Just publish an open-ended SPF record and be done with it. I think in the long run, setting up a permanent mail relay with SMTP AUTH will be more effective. Consider all the ISPs who have begun blocking outbound port 25. How will your mobile client send email in that case? And like it or not, those cases are becoming quite prevalent. I, for one, will fight against any such implementation but not everyone shares my line of reasoning.

SPF relies upon DNS for security, but DNS isn't a security service

Mail relies on DNS. HTTP relies on DNS. Just about everything relies on DNS. Nobody seems to be racing forward with DNSSEC despite all the chicken-little worries about DNS being so insecure. If DNS is a critical failing of SPF, we've got some other serious issues.

SPF is vulnerable to race conditions during database changes

So are MX changes. And A, and CNAME, and everything else to do with DNS. I've worked with incompetant DNS admins who can screw up just about any change. And I've worked with excellent admins and it's usually not a problem. But this isn't something new introduced with SPF.

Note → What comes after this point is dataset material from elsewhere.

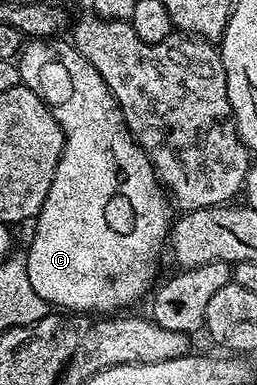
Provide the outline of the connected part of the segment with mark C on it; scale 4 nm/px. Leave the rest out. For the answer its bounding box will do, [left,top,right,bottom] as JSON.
[16,39,172,315]

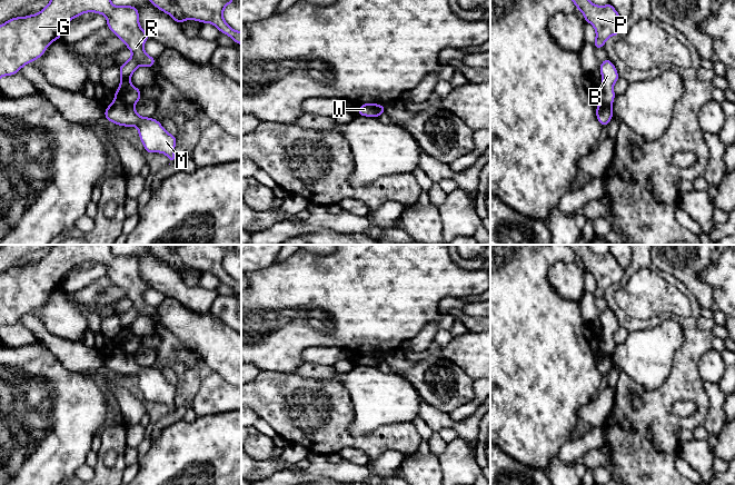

SPF creates new categories of third class citizenship

As opposed to what? We have to do something about spam, that much is clear. SMTP has failings, one of those being that sender addresses are rediculously easy to forge. I suppose another alternative would be to switch to another protocol, like X.500 or MAPI. *shudder*. Do you think in those circumstances there will be segregated mail systems?



Or we can let spam run rampant and people will stop using SMTP completely. Internal email will be it. How's that for cutting off the "third class"?

SPF doesn't actually address unsolicited bulk mail at all

That's why SPF doesn't stand for Spam Prevention Force. All it ever has claimed to do is verify the sender. Once mail can be verified we can start locking down domains that send out crap.

SPF hands Verisign its next unwelcome "innovation" on a platter

Since they seem to be so good at coming up with these great "innovations", that's certainly a prospect we would be best to avoid. Letting them keep the reigns to the .com and .net after they've shown they are a poor steward is the real problem. Verisign's lawsuit against ICANN failed, so the possibility of bringing back Site Finder or any other service is pretty low (although never too low for the likes of Verisign).



But should we ignore the benefits of SPF just because Verisign might someday do something rude? That's pretty absurd. When Verisign pulls its next stunt, how about we just kick them in the groin.